Following the exit and subsequent retirement from international football came another high point, with Beşiktaş capturing their first double in 19 years. The victory poetically came over Fenerbahçe in a 4-2 win, although Rüştü was on the bench with Hakan Arıkan used as cup goalkeeper. This continued into the 2009/10 season, although Hakan’s poor performances let Rüştü back into the starting line-up once again. His time involved another performance at Old Trafford, in which Rüştü produced an incredible display to help Beşiktaş win 1-0, with two stoppage-time saves from Federico Macheda and Wes Brown prompting the commentator to remark “I could kiss you all over” at full time.

Regardless of this romanticism, the curtain was fast descending on a stellar career. New coach Bernd Schuster favoured youth to experience, bringing in under-21 keeper Cenk Gönen from Denizlispor in the summer of 2010. This restricted Rüştü to 11 league appearances, although he was now the cup goalkeeper and was in between the sticks for the triumphant 4-3 shootout win over İstanbul BB.

Cenk was favoured even more in the 2011/12 season, which turned out to be Rüştü’s last.

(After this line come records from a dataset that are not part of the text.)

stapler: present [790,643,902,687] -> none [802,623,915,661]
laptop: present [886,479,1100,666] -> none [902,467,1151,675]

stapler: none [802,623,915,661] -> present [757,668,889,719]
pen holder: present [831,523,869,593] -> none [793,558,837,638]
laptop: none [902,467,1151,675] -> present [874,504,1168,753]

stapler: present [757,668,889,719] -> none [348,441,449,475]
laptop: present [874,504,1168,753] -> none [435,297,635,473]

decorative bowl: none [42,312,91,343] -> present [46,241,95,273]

After a series of injuries restricted him to the role of deputy once again, he fittingly made his final appearance in the championship playoff match at Fenerbahçe. In typical style, he made two unbelievable stops from Cristian, let in a long-range free-kick from Miroslav Stoch, and was booked. Despite offers from elsewhere, upon the expiry of his contract, Rüştü decided to walk away from football.

A one-off international recall in May was organised for a friendly against Finland in late May 2012. Rüştü played 40 minutes before being subbed off to a standing ovation, with his teammates picking him up and carrying him off the pitch in a guard of honour. That was the last of his 120 caps, a record for a Turkish player that looks set to stand for a long time.

Capable of peculiar decisions, positional faults and impossible flying saves all in the same match, Rüştü Reçber was undeniably one of a kind. Whilst his move west ultimately failed, it takes little away from the stellar career of Turkey’s greatest ever goalkeeper.